O Acordo de Paris representa o conciliar dos interesses de vários países à escala global, com vista à redução das emissões que contribuem para o aumento da temperatura média da terra.

É uma difícil tarefa, já que vários estudos sugerem uma “situação de não retorno”, mesmo que os objetivos do Acordo sejam alcançados, em que nem a paragem total de emissões de CO2 será suficiente para evitar um “efeito dominó” provocado pelo degelo das áreas polares.

Dados indicam que, todos os anos, cinco das maiores petrolíferas do mundo gastam cerca de 200 milhões de euros em atividades/recursos de lobbying para controlar, adiar e bloquear políticas ambientais. Este é um combate desigual que limita a capacidade de influência dos vários intervenientes, com efeitos devastadores.

Existem mais de 150 milhões de toneladas de plásticos que poluem e circulam nos oceanos, sendo a Europa o segundo maior produtor do mundo.

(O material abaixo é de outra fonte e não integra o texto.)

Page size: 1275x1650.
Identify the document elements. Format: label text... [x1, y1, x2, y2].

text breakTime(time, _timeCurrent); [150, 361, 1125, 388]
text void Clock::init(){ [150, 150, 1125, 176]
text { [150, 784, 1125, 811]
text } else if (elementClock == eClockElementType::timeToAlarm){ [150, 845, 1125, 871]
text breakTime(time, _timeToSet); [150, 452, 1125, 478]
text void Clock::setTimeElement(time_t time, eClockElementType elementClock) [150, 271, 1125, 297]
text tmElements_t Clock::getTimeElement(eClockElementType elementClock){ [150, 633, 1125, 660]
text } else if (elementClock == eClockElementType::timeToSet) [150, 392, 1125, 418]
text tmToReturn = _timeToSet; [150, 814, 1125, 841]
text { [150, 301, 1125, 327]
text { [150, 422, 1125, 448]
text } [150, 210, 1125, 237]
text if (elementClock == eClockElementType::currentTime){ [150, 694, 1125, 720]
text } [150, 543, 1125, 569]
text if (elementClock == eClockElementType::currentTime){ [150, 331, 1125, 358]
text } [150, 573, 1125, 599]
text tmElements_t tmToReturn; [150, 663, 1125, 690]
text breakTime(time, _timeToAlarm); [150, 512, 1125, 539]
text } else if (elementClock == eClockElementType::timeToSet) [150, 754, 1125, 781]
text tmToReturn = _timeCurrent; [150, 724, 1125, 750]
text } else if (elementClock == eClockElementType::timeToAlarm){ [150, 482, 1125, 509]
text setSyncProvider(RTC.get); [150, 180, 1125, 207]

Do plástico que produzimos, apenas reciclamos cerca de 6%, o que contribui para que, em algumas zonas do Mar Mediterrâneo, a concentração de microplásticos seja quatro vezes superior à encontrada na “Ilha de Plástico” no Oceano Pacífico.

Recentemente, nas Filipinas, foi encontrada uma baleia morta com 40 quilos de macroplásticos no seu estômago, a maior quantidade alguma vez registada. Os nossos oceanos têm sido tratados como lixeiras e situações como estas são a prova disso.

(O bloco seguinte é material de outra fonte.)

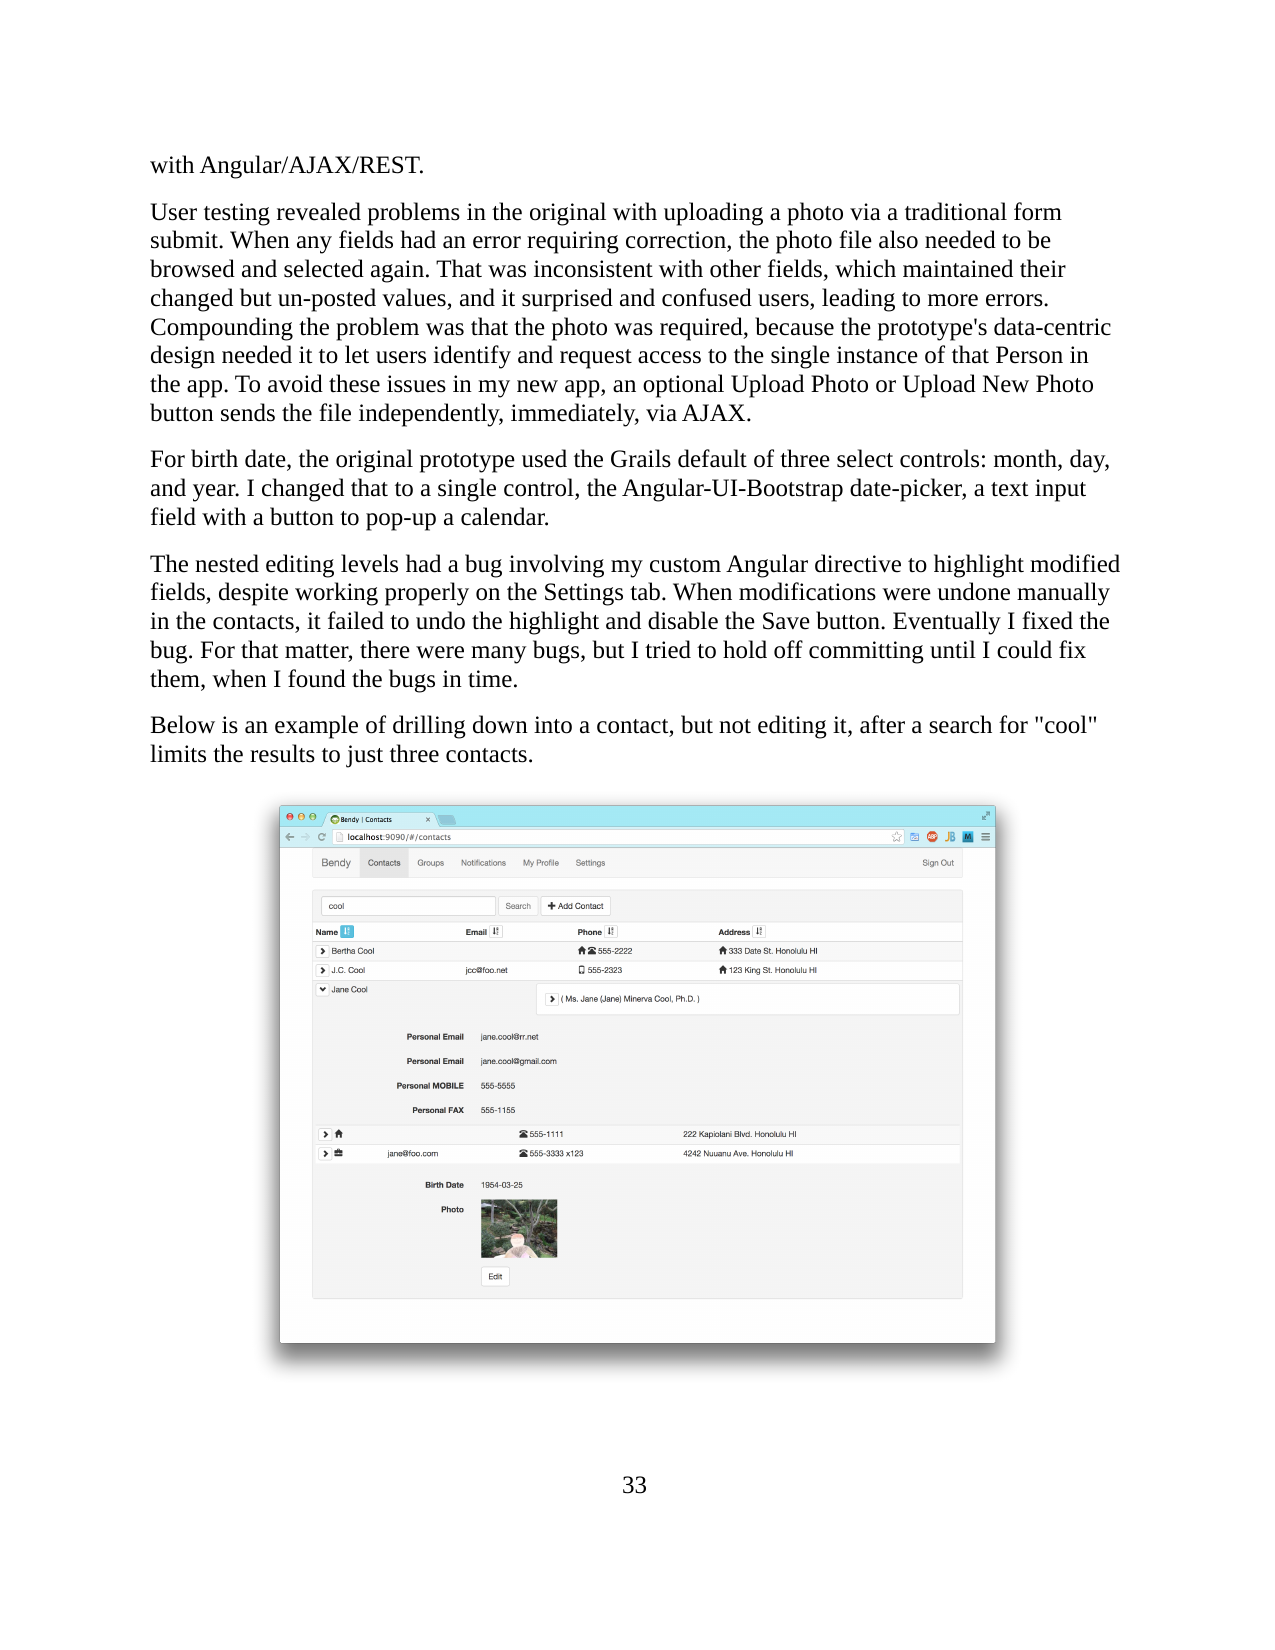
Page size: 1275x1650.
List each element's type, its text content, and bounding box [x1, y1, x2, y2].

text with Angular/AJAX/REST. [150, 150, 1125, 179]
text User testing revealed problems in the original with uploading a photo via a traditional form submit. When any fields had an error requiring correction, the photo file also needed to be browsed and selected again. That was inconsistent with other fields, which maintained their changed but un-posted values, and it surprised and confused users, leading to more errors. Compounding the problem was that the photo was required, because the prototype's data-centric design needed it to let users identify and request access to the single instance of that Person in the app. To avoid these issues in my new app, an optional Upload Photo or Upload New Photo button sends the file independently, immediately, via AJAX. [150, 197, 1125, 427]
text The nested editing levels had a bug involving my custom Angular directive to highlight modified fields, despite working properly on the Settings tab. When modifications were undone manually in the contacts, it failed to undo the highlight and disable the Save button. Eventually I fixed the bug. For that matter, there were many bugs, but I tried to hold off committing until I could fix them, when I found the bugs in time. [150, 549, 1125, 692]
picture [247, 785, 1028, 1389]
text Below is an example of drilling down into a contact, but not editing it, after a search for "cool" limits the results to just three contacts. [150, 710, 1125, 768]
text For birth date, the original prototype used the Grails default of three select controls: month, day, and year. I changed that to a single control, the Angular-UI-Bootstrap date-picker, a text input field with a button to pop-up a calendar. [150, 444, 1125, 531]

O exemplo da jovem ativista Greta Thunberg que, aos 15 anos, iniciou a sua luta, manifestando-se sozinha à frente do Parlamento sueco, inspirou mais de 300 000 estudantes de 130 países que se associaram à greve internacional contra as alterações climáticas no passado dia 15 de março.

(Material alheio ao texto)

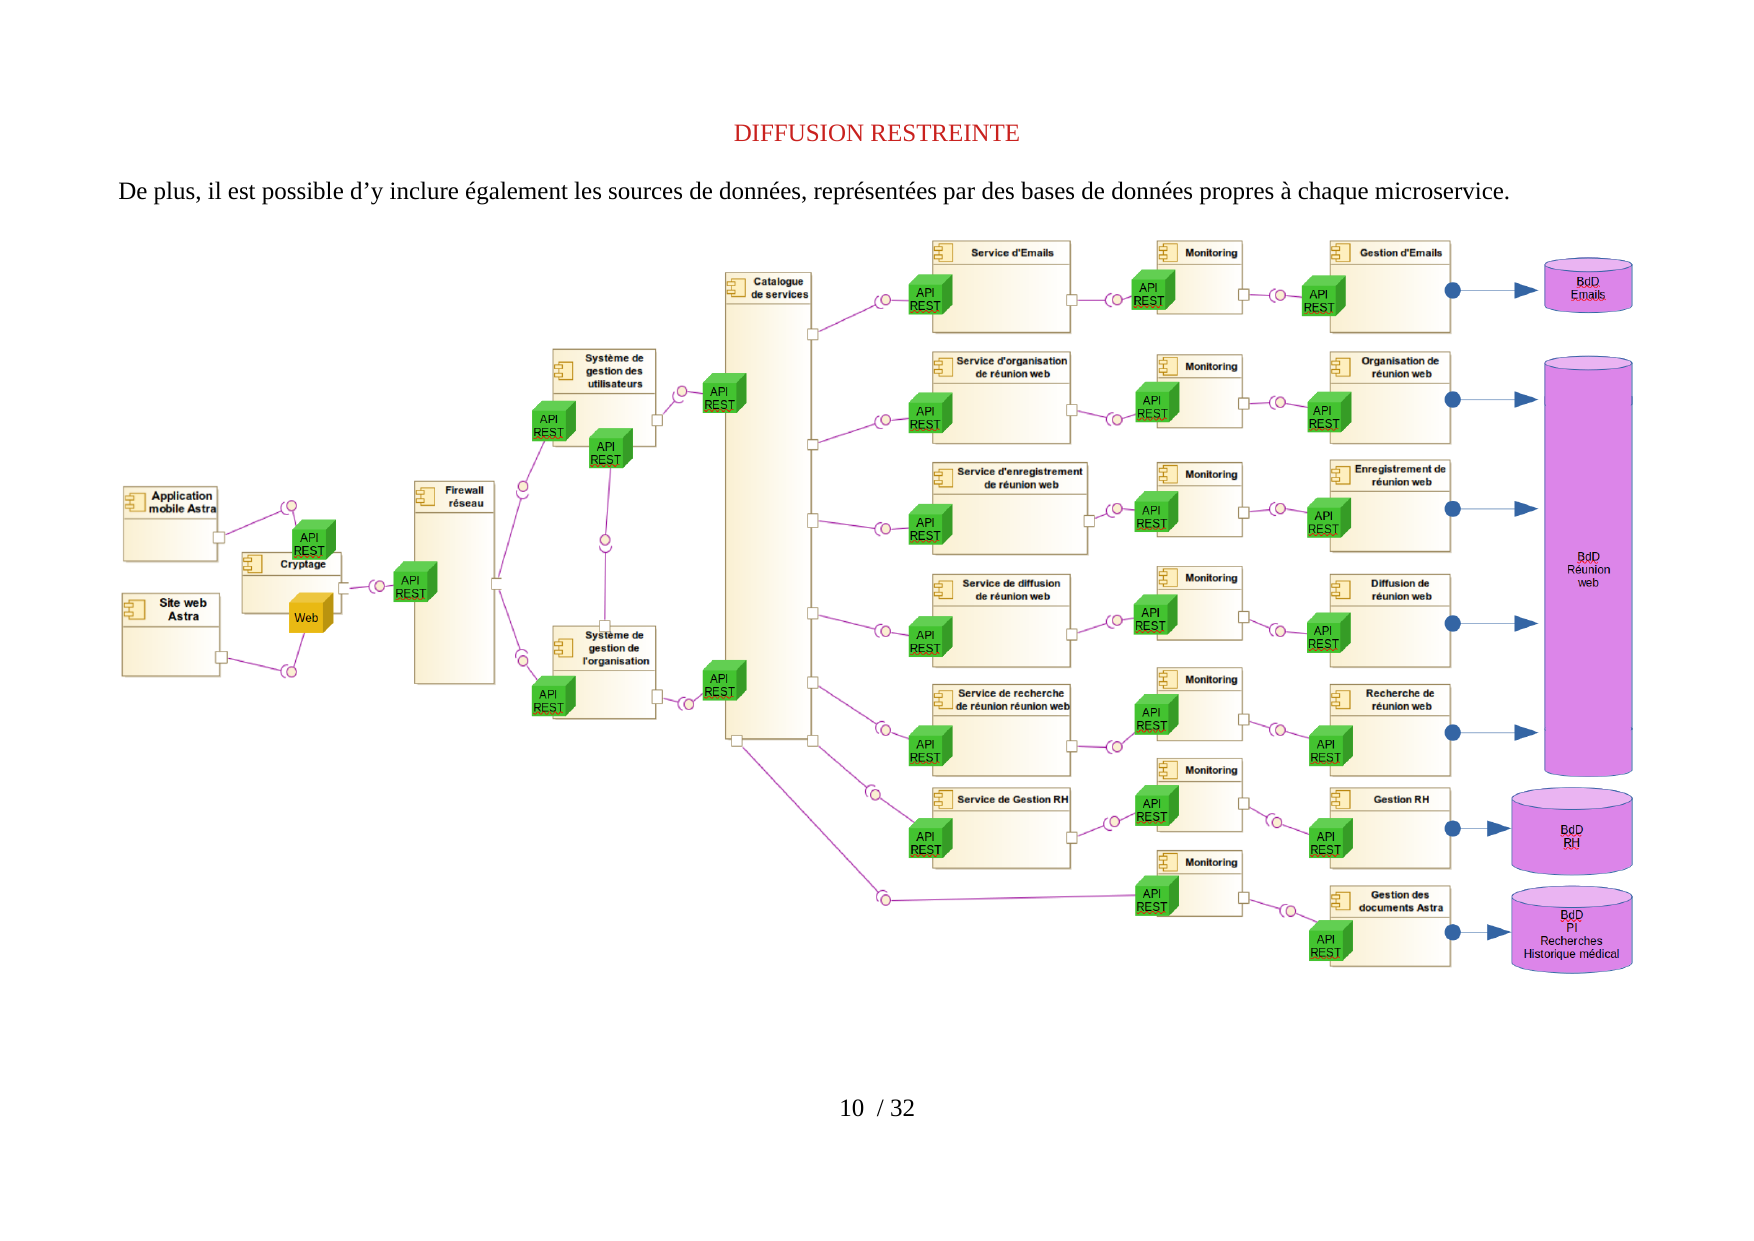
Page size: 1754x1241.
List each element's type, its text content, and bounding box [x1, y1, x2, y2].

Além de ser claro que os jovens querem participar e contribuir para a transformação da sociedade em que se inserem, torna-se evidente que é a obsoleta forma de fazer política, por parte dos partidos políticos e de outras organizações, que afasta os mais jovens de uma presença assídua e interventiva nas discussões sobre os temas da cidadania.

Gosto de olhar à minha volta e tentar perceber o que é necessário para juntos alcançarmos a mudança. Será extraordinário, assim como deve ser considerado prioritário, alcançar os objetivos da Agenda 2030 da ONU para o Desenvolvimento Sustentável.

A par do combate às alterações climáticas, são mais dezasseis as ambiciosas áreas de intervenção, tais como a erradicação da pobreza, a diminuição das desigualdades, a concretização da igualdade de género com o empoderamento de todas as mulheres, o estabelecimento de padrões de consumo e de produção responsáveis.

No plano regional, uma das recentes vitórias dos algarvios, a favor do meio ambiente, foi a interrupção da prospeção e exploração de hidrocarbonetos no Algarve.

Uma referência internacional como é a nossa região deve ter a coragem de se afirmar como um território verde e sustentável. Entre várias medidas, os municípios podem aliar-se às entidades privadas do Algarve, por forma a desenvolverem campanhas de sensibilização, dirigidas a residentes, turistas e empresários, que combatam a poluição nas praias e outras zonas ribeirinhas.

De forma a reduzirmos a nossa pegada ecológica, precisamos de nos focar na implementação de medidas que desincentivem ou proíbam a utilização de plásticos de utilização única e premeiem a utilização de alternativas menos poluentes.

Muitos outros problemas afetam o equilíbrio do ambiente, além da poluição por plásticos e CO2. As indústrias utilizadoras de agentes químicos que contaminam a água e o solo, a poluição sonora que afeta de forma agressiva a biodiversidade, interrompendo os seus ciclos naturais, a desflorestação em prol das indústrias madeireiras, agrícolas e agropecuárias são também temas que merecem a nossa preocupação.

Importa refletir sobre de que forma podemos, independentemente da nossa capacidade de influência e intervenção, transformar o mundo.

Durante demasiado tempo não foi dada a devida atenção ao tema da sustentabilidade e esta é a última oportunidade de não deixarmos a moda passar, precisamos de todos.

 

Autor: Guilherme Portada tem 29 anos. Trabalha em tecnologias de informação. Defensor de causas sociais e ambientais.